Task item =
Copy each of the following items word for word, leaving out the pictures.

Chart interpretation exercises
----------

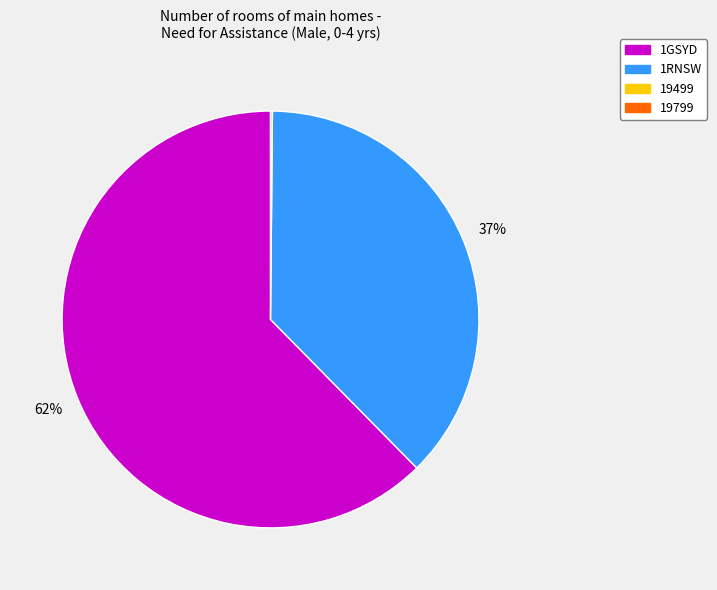

To the nearest percent, what is the average slice percentage?

33%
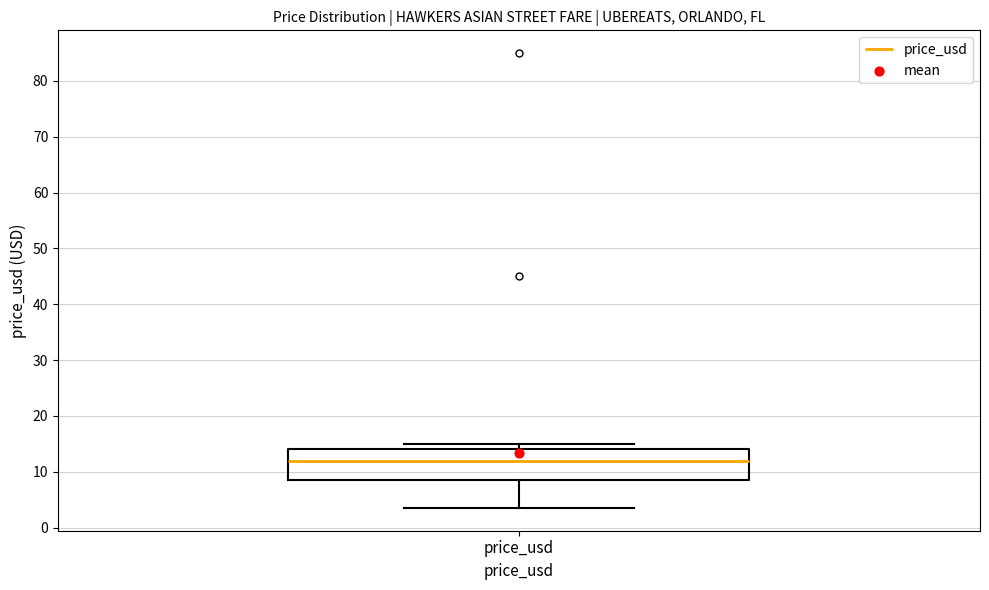

Where does the lower whisker of the box for price_usd end on the y-axis? The values are not printed on the chart, so give them approximately, as read against the axis.

4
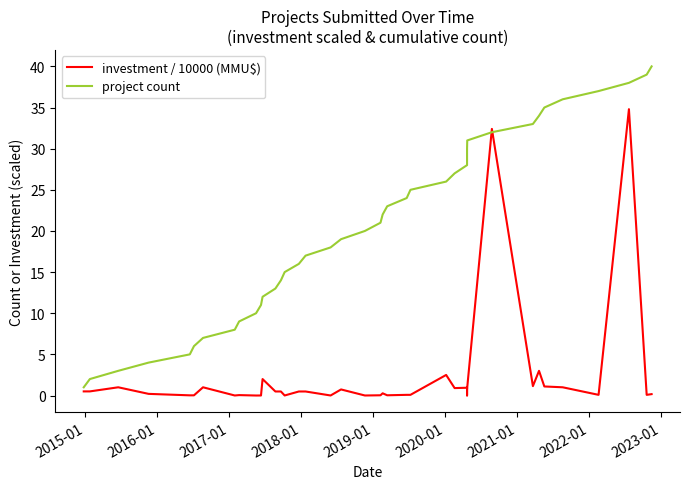

How many times do project count and investment / 10000 (MMU$) cross each other?

2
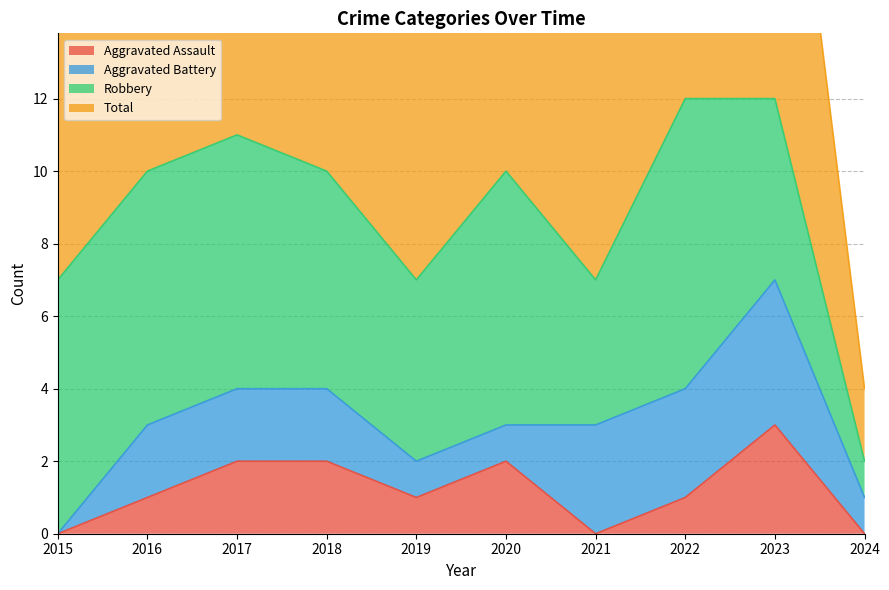

Which series changed the most between 2016 and 2020?

Aggravated Assault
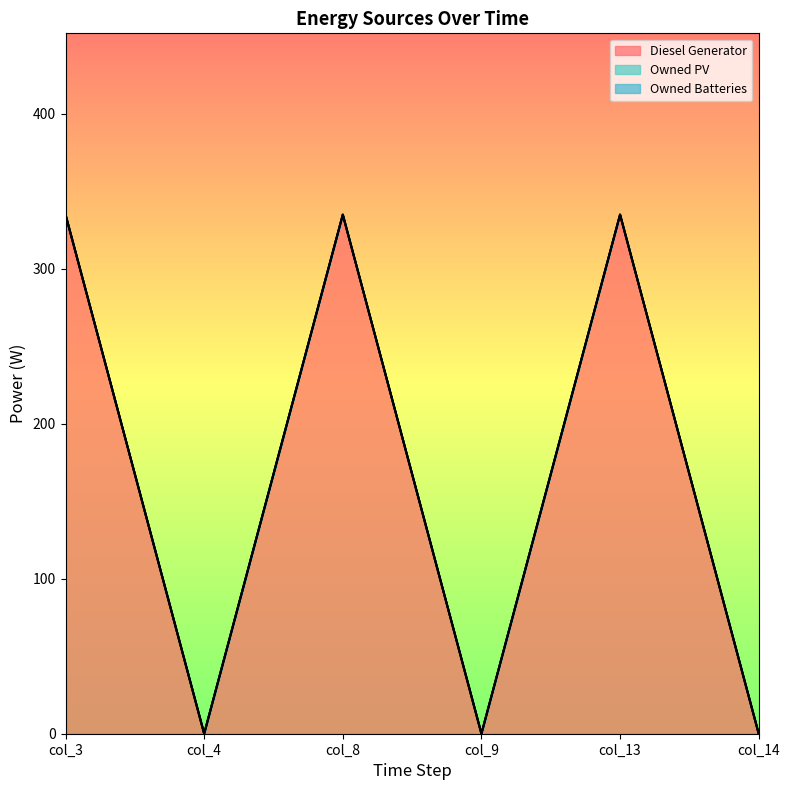

Which has a higher value, col_14 or col_13?

col_13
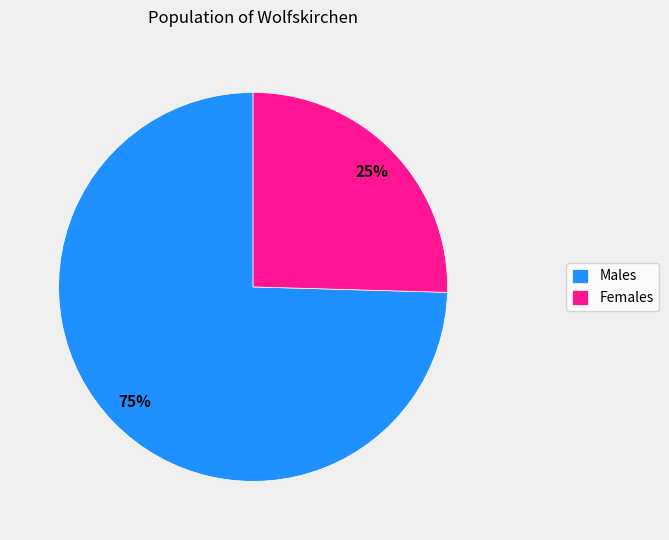

Rank the categories by value from highest to lowest.

Males, Females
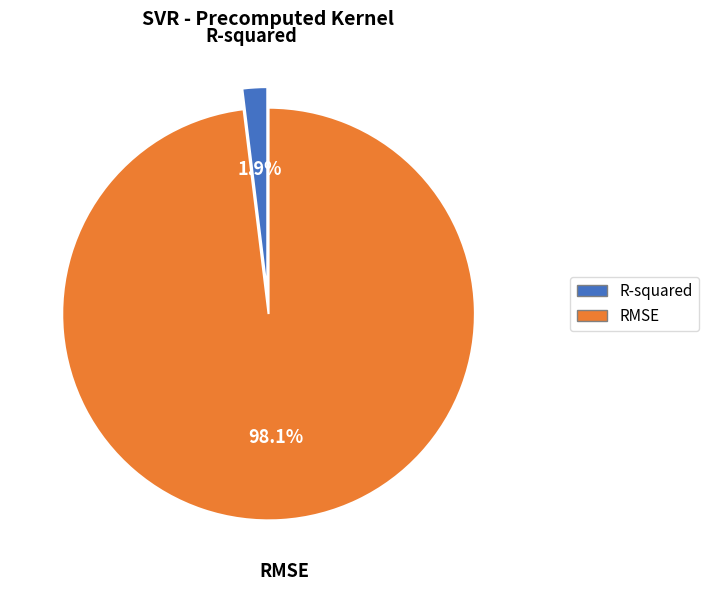

To the nearest percent, what is the difference between the R-squared and RMSE slice percentages?

96%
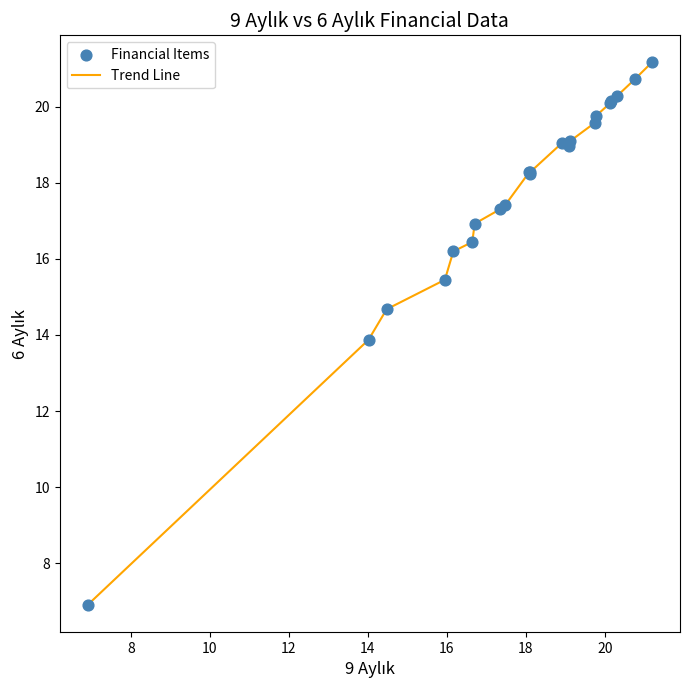

What is the greatest value displayed?

21.2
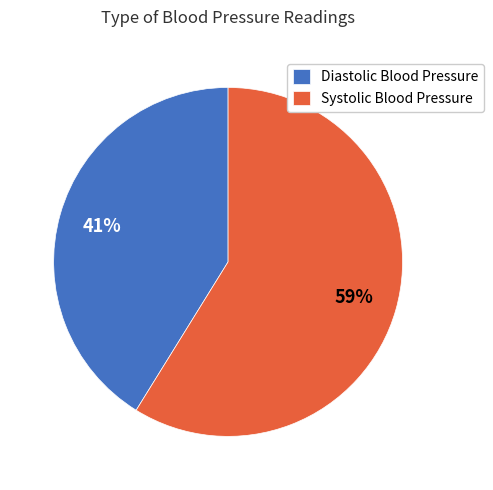

Which has a higher value, Systolic Blood Pressure or Diastolic Blood Pressure?

Systolic Blood Pressure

----------

Answer to this problem =
To the nearest percent, what is the average slice percentage?

33%

Where does the lower whisker of the box for price_usd end on the y-axis? The values are not printed on the chart, so give them approximately, as read against the axis.

4

How many times do project count and investment / 10000 (MMU$) cross each other?

2

Which series changed the most between 2016 and 2020?

Aggravated Assault

Which has a higher value, col_14 or col_13?

col_13

Rank the categories by value from highest to lowest.

Males, Females

To the nearest percent, what is the difference between the R-squared and RMSE slice percentages?

96%

What is the greatest value displayed?

21.2

Which has a higher value, Systolic Blood Pressure or Diastolic Blood Pressure?

Systolic Blood Pressure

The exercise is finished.